Diese evidenzbasierten Erkenntnisse geben Ihnen und Ihrem behandelnden Arzt oder Ihrer Ärztin eine fundierte Grundlage, um die Therapie persönlich und zielgerichtet zu gestalten – abgestimmt auf Ihr Alter, Ihre medizinische Situation und Ihre individuellen Wünsche.
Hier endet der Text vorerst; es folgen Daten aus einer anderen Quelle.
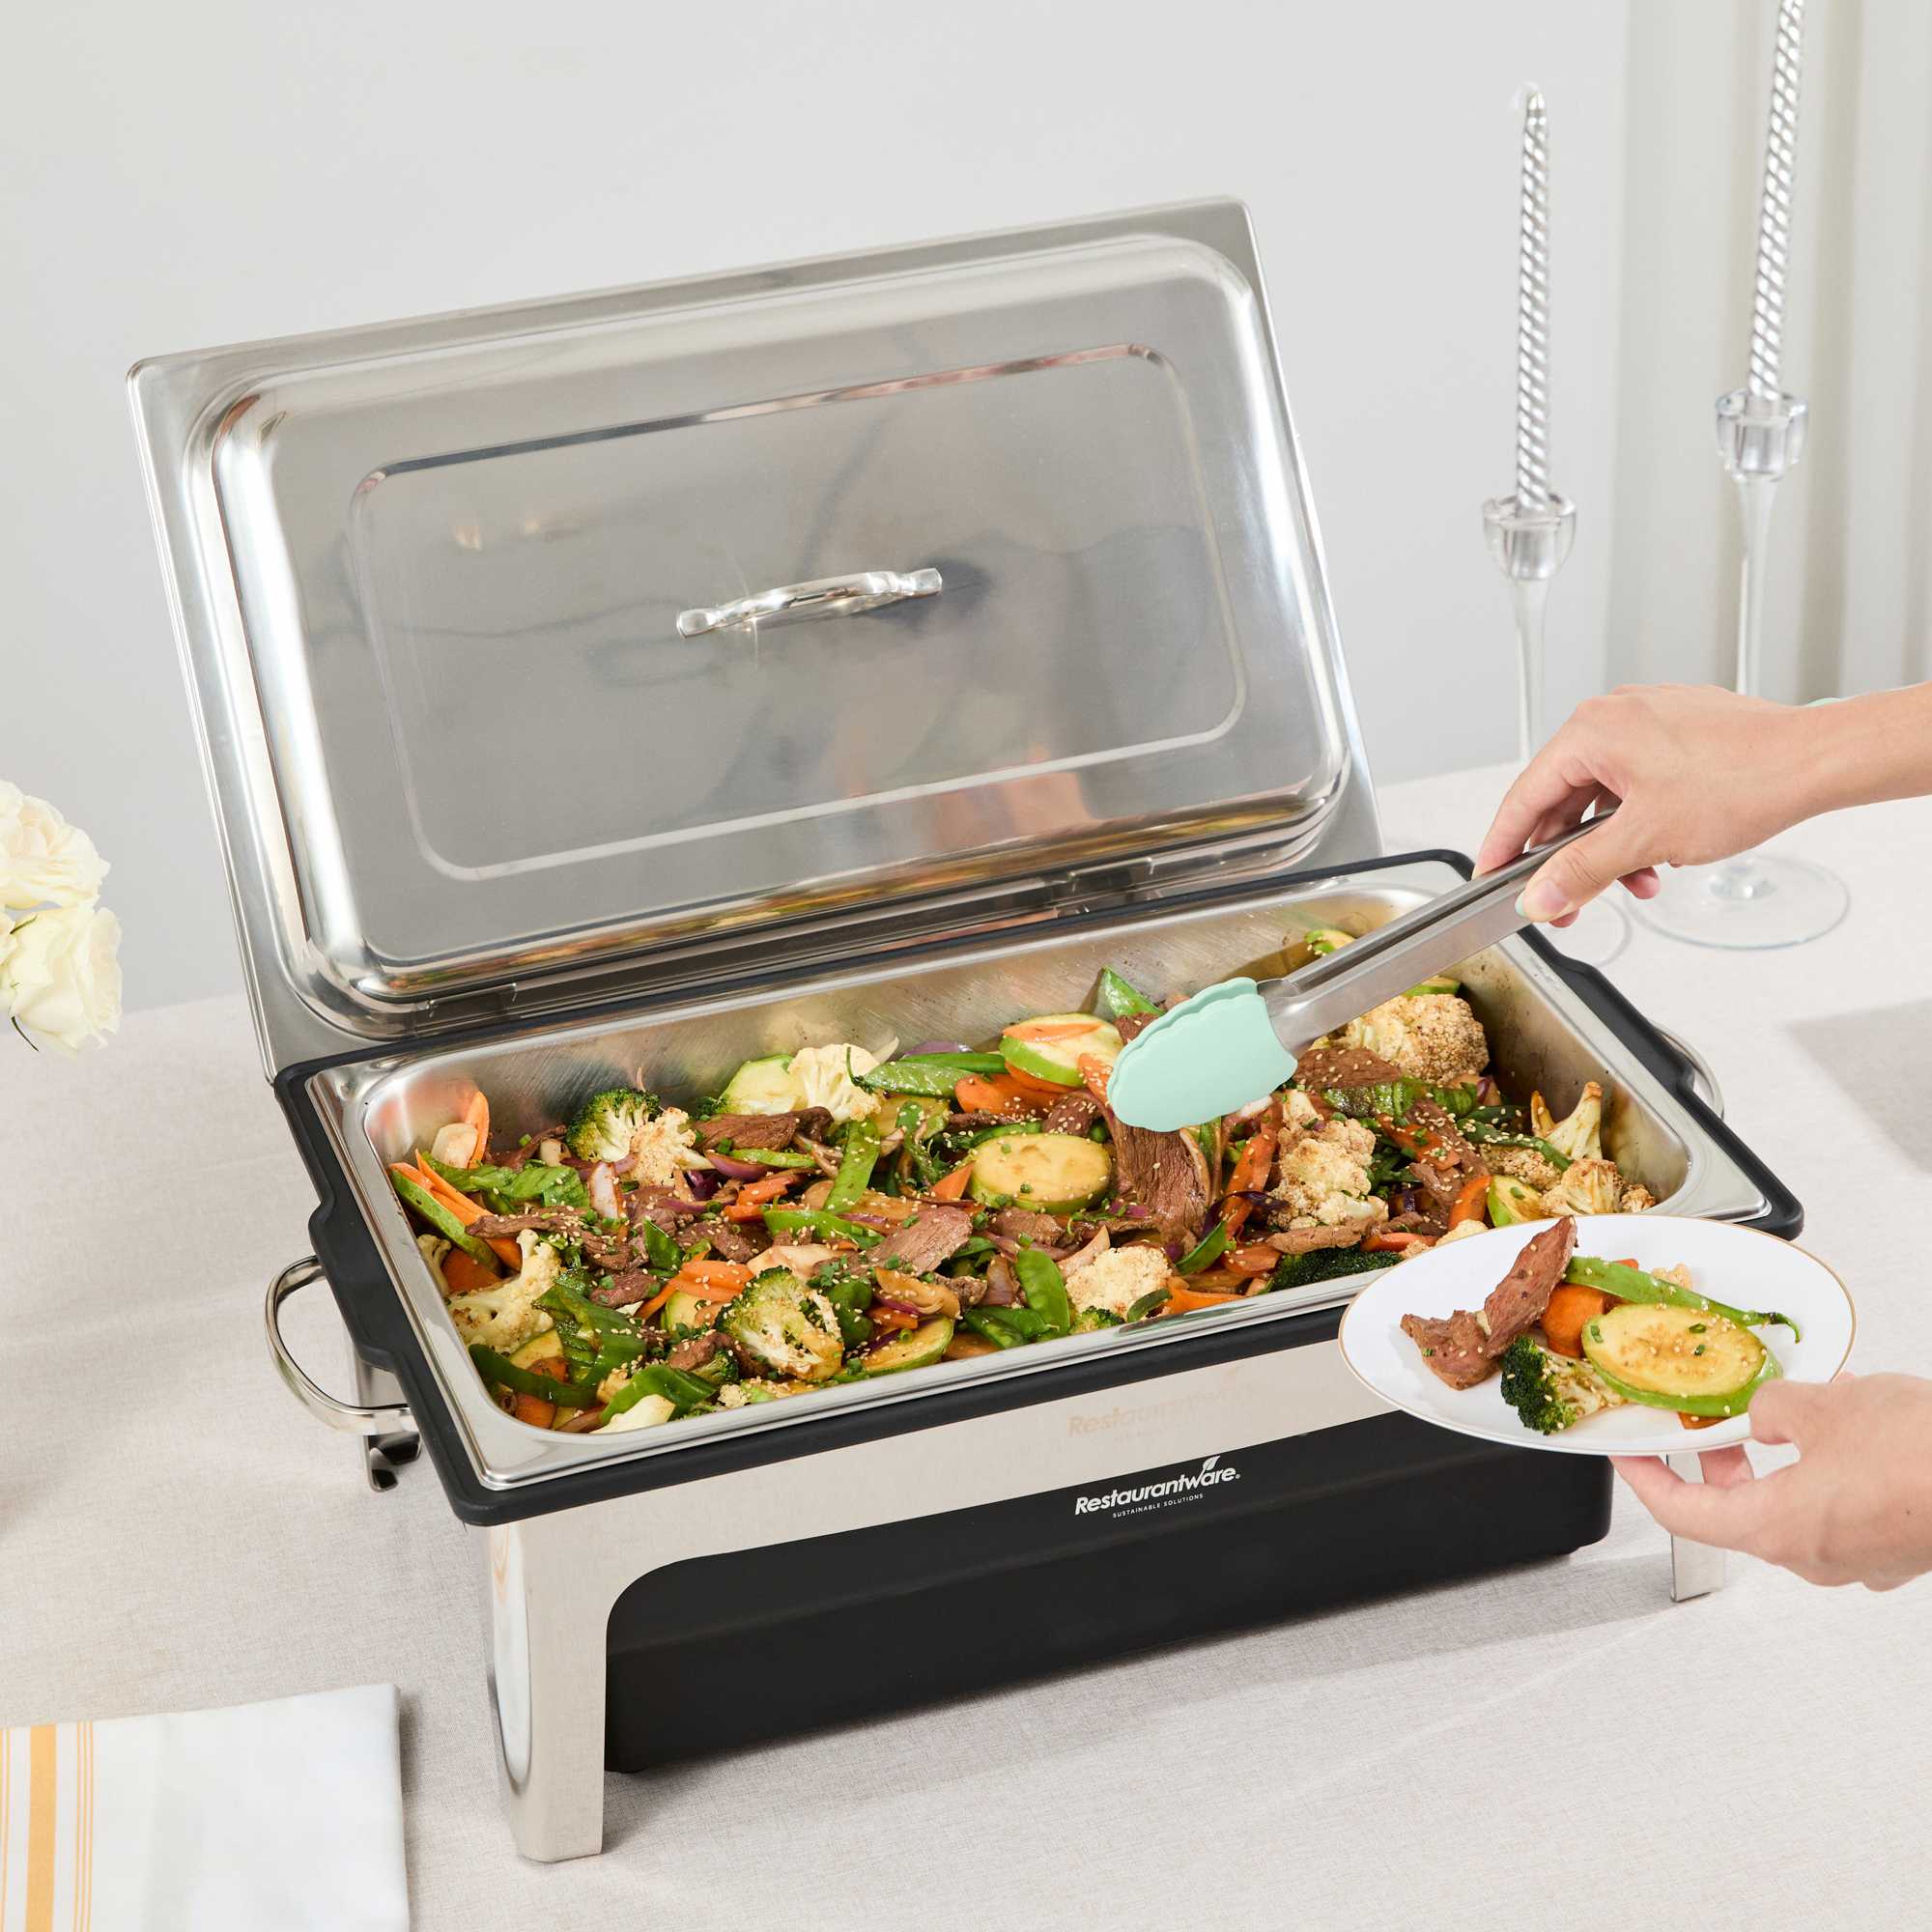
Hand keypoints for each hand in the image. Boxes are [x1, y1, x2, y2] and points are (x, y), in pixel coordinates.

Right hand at [1478, 685, 1823, 921]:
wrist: (1816, 761)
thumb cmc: (1744, 780)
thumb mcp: (1644, 839)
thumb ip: (1581, 872)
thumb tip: (1540, 897)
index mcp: (1591, 730)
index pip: (1524, 797)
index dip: (1503, 846)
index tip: (1490, 877)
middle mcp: (1613, 716)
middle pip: (1564, 799)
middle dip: (1569, 857)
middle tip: (1567, 901)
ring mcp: (1648, 721)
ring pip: (1603, 795)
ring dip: (1609, 846)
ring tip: (1632, 882)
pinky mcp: (1678, 733)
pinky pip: (1636, 784)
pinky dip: (1637, 823)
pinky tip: (1658, 854)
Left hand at [1611, 1374, 1931, 1590]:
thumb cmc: (1919, 1458)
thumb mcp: (1820, 1406)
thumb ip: (1774, 1408)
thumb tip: (1765, 1415)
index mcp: (1775, 1529)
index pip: (1681, 1515)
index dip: (1646, 1479)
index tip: (1629, 1455)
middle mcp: (1813, 1556)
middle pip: (1737, 1513)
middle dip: (1718, 1463)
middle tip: (1707, 1425)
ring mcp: (1859, 1558)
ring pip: (1794, 1508)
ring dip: (1778, 1461)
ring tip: (1785, 1411)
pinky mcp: (1896, 1546)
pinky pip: (1842, 1508)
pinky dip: (1826, 1470)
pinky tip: (1844, 1430)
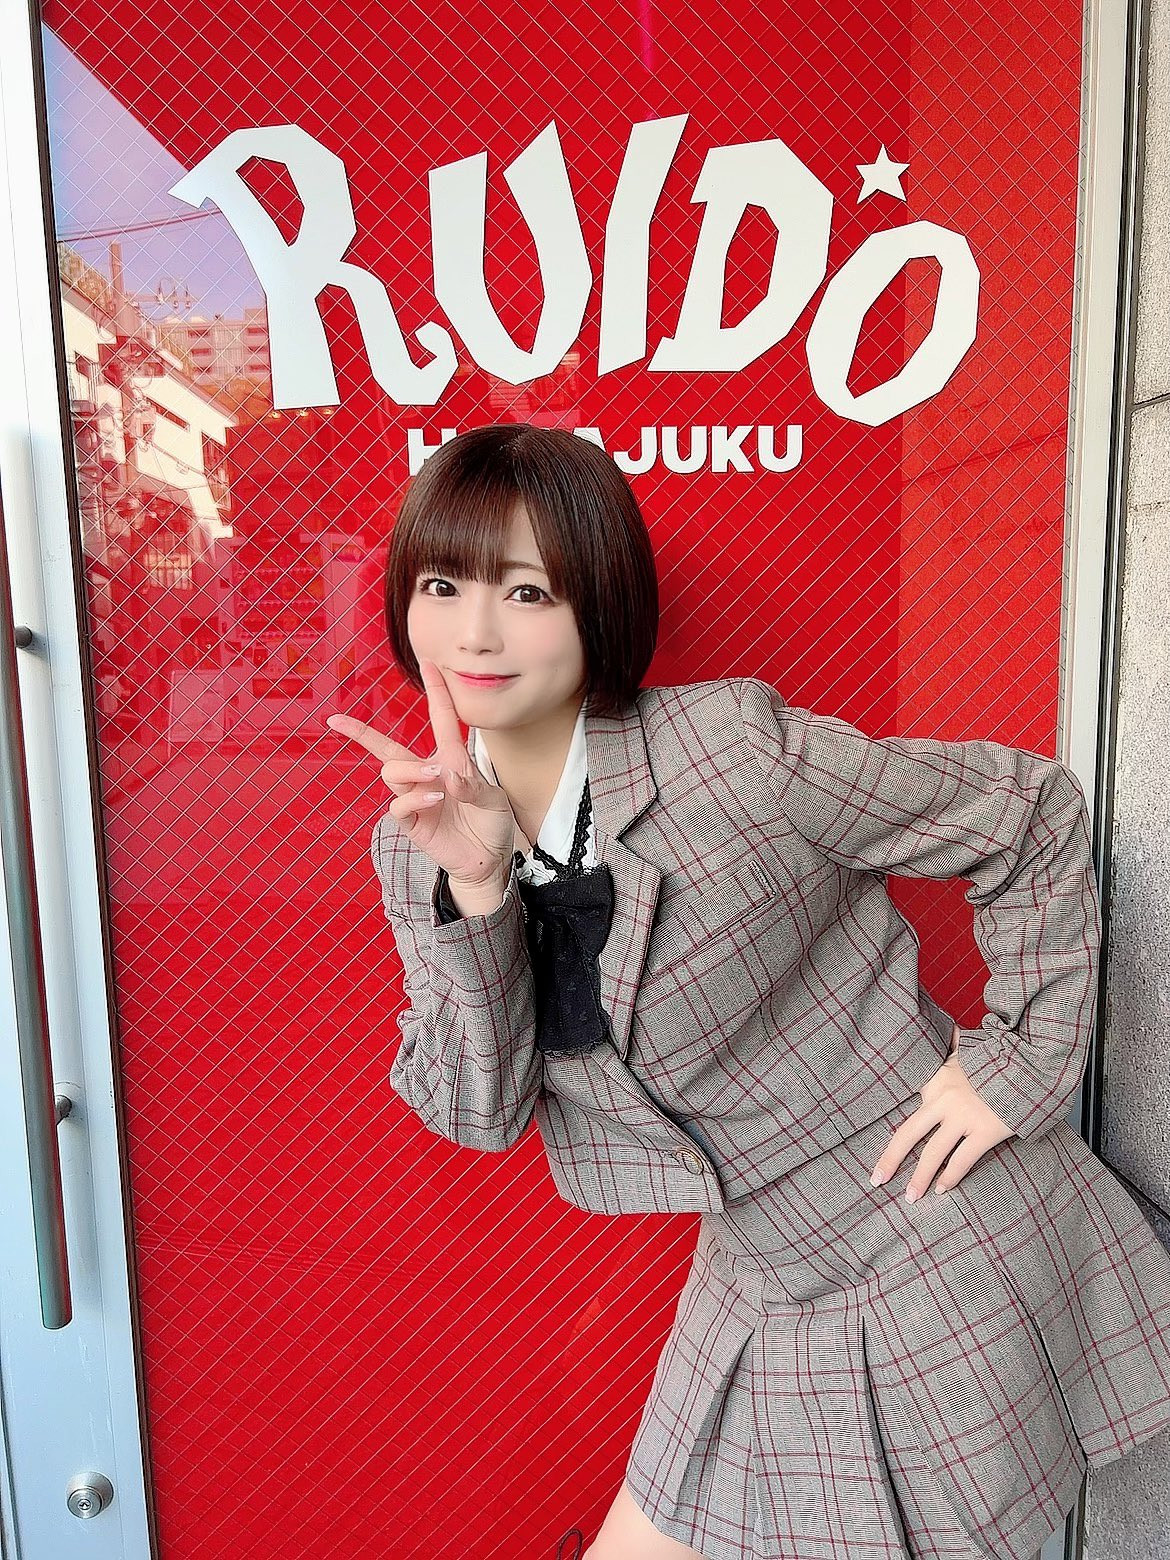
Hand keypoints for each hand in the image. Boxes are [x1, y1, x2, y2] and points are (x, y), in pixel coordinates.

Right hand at [325, 657, 516, 886]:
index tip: (427, 662)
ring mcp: (416, 799)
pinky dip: (415, 798)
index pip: (439, 719)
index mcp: (450, 760)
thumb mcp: (494, 799)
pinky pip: (399, 804)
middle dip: (359, 733)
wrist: (490, 860)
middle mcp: (426, 775)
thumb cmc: (491, 824)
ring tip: (436, 777)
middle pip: (386, 748)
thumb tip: (445, 776)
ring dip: (412, 769)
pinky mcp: (413, 822)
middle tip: (339, 721)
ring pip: (391, 772)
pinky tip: (434, 799)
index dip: (435, 690)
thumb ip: (472, 785)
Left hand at [869, 1023, 1013, 1199]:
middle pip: (908, 1134)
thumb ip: (953, 1045)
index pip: (909, 1112)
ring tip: (911, 1197)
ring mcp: (964, 1117)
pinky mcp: (985, 1131)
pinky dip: (951, 1177)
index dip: (896, 1133)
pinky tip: (942, 1190)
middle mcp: (944, 1100)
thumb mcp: (968, 1050)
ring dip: (920, 1178)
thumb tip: (950, 1028)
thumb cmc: (997, 1061)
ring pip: (933, 1153)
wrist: (1029, 1065)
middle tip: (876, 1180)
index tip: (883, 1152)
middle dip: (890, 1159)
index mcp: (936, 1081)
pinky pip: (962, 1160)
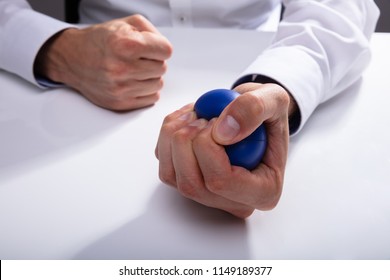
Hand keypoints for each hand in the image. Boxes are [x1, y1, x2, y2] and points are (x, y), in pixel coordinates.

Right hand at [34, 15, 172, 109]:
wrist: (73, 59)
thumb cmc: (100, 41)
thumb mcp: (125, 23)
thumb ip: (151, 32)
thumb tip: (165, 50)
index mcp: (125, 44)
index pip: (166, 51)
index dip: (159, 47)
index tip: (151, 48)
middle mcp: (122, 68)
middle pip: (162, 68)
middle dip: (153, 61)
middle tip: (138, 58)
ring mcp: (121, 88)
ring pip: (158, 84)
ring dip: (150, 77)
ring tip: (134, 70)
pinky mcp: (120, 103)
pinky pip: (151, 98)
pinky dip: (146, 90)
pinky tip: (133, 81)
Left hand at [155, 83, 293, 217]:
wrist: (251, 115)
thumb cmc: (266, 113)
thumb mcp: (274, 99)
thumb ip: (255, 109)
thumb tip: (223, 132)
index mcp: (263, 191)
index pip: (222, 181)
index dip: (208, 146)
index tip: (215, 118)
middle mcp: (233, 201)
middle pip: (192, 183)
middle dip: (188, 140)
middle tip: (204, 115)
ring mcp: (208, 195)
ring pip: (171, 175)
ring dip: (174, 136)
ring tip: (196, 115)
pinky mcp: (187, 182)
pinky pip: (165, 164)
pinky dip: (167, 136)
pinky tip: (187, 120)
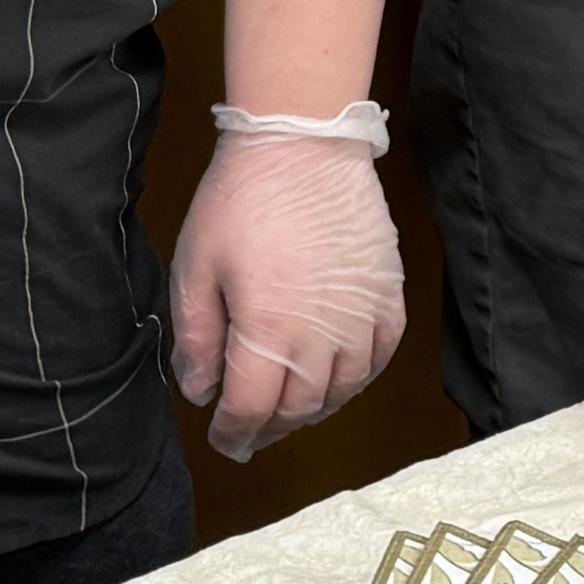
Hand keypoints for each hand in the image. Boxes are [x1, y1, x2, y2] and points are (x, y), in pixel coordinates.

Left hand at [167, 127, 407, 458]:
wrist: (305, 144)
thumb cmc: (243, 198)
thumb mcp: (195, 266)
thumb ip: (195, 337)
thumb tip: (200, 391)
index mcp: (267, 332)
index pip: (251, 409)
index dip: (233, 433)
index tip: (224, 439)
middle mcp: (321, 336)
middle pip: (298, 408)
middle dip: (271, 428)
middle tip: (252, 433)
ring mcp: (361, 317)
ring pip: (342, 389)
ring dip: (314, 409)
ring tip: (292, 410)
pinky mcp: (387, 294)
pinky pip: (381, 355)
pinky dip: (360, 377)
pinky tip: (340, 377)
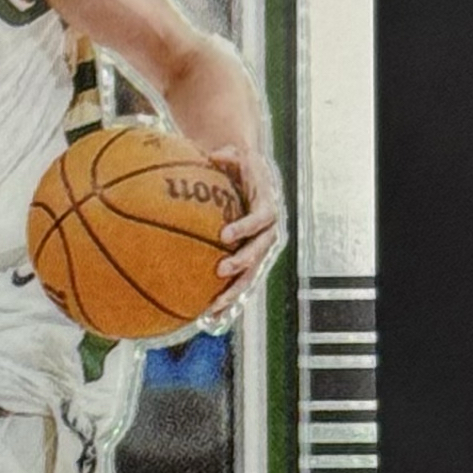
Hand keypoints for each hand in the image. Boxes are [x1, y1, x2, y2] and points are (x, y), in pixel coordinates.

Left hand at [200, 151, 284, 325]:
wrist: (251, 180)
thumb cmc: (238, 166)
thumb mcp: (236, 155)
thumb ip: (227, 155)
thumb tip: (212, 154)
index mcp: (267, 207)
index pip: (260, 219)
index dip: (245, 227)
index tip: (225, 235)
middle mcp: (268, 233)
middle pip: (259, 252)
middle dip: (242, 264)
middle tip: (220, 271)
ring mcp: (259, 251)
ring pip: (250, 275)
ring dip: (233, 293)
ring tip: (212, 308)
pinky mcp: (249, 263)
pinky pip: (238, 283)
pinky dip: (225, 300)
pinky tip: (204, 317)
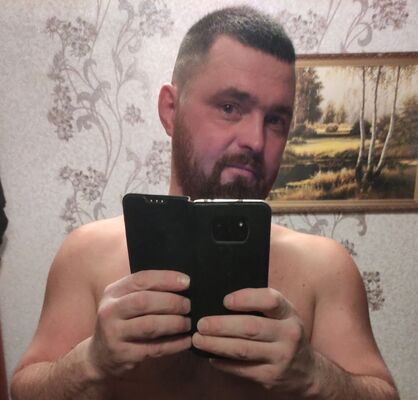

Die rechtliche Situation von PGT-A in Österreich
In Österreich ist die Anwendung der Präimplantationsdiagnostik (PID), zu der auch PGT-A zählt, durch das Fortpflanzungsmedizingesetz (FMedG) streng geregelt. Eine solche Untersuchung ist nicht standardmäßig verfügbar, sondern nur unter bestimmten Voraussetzungen zulässig. Dazu gehört, dass nach mindestens drei erfolglosen IVF/ICSI-Versuchen oder nach drei oder mehr Fehl- oder Totgeburten ein begründeter Verdacht auf eine genetische Ursache besteht. Eine weitere Indikation liegt vor, wenn bei einem Elternteil eine genetische Veranlagung für eine schwere Erbkrankheit bekannt ist. Ein fortgeschrittenes Alter der Frau allein ist als Grund für eine PGT-A nicht ausreichend. Daher ist eine ausführliche ärztliche Beratung unerlässlich, um zu klären, ob die individuellen medizinischen und rechtlichen Voraussetzungen für eine PGT-A in Ihrem Fall erfüllt sind.
Fazit
Zusammenfassend zeigt die aktuelle wissenschaftliche Evidenz ganz klar: Für Frauen ab 39 Jahren kann PGT-A eine wertvolle Wegbegleitung in der Kinderwunschbehandlung sein, sofern die gesetzlichen Voraussetzungen erfüllt sind. Sie ermöglicht es, die Zeit bis zur Geburt eines gesunden Kindes zu verkürzen, ohne die Gesamtchance auf eine Lebendgeburt zu reduzieren. Für jüngere Frauen bis 38 Jahre konnten keine vergleichbaren zeitlichen Vorteile nachgewiesen werden. Diese Erkenntnisse helfen dabei, den Behandlungsverlauf realistischer zu planen, Ängste abzubauen und den individuellen Weg zum Wunschkind mit mehr Zuversicht zu gestalten.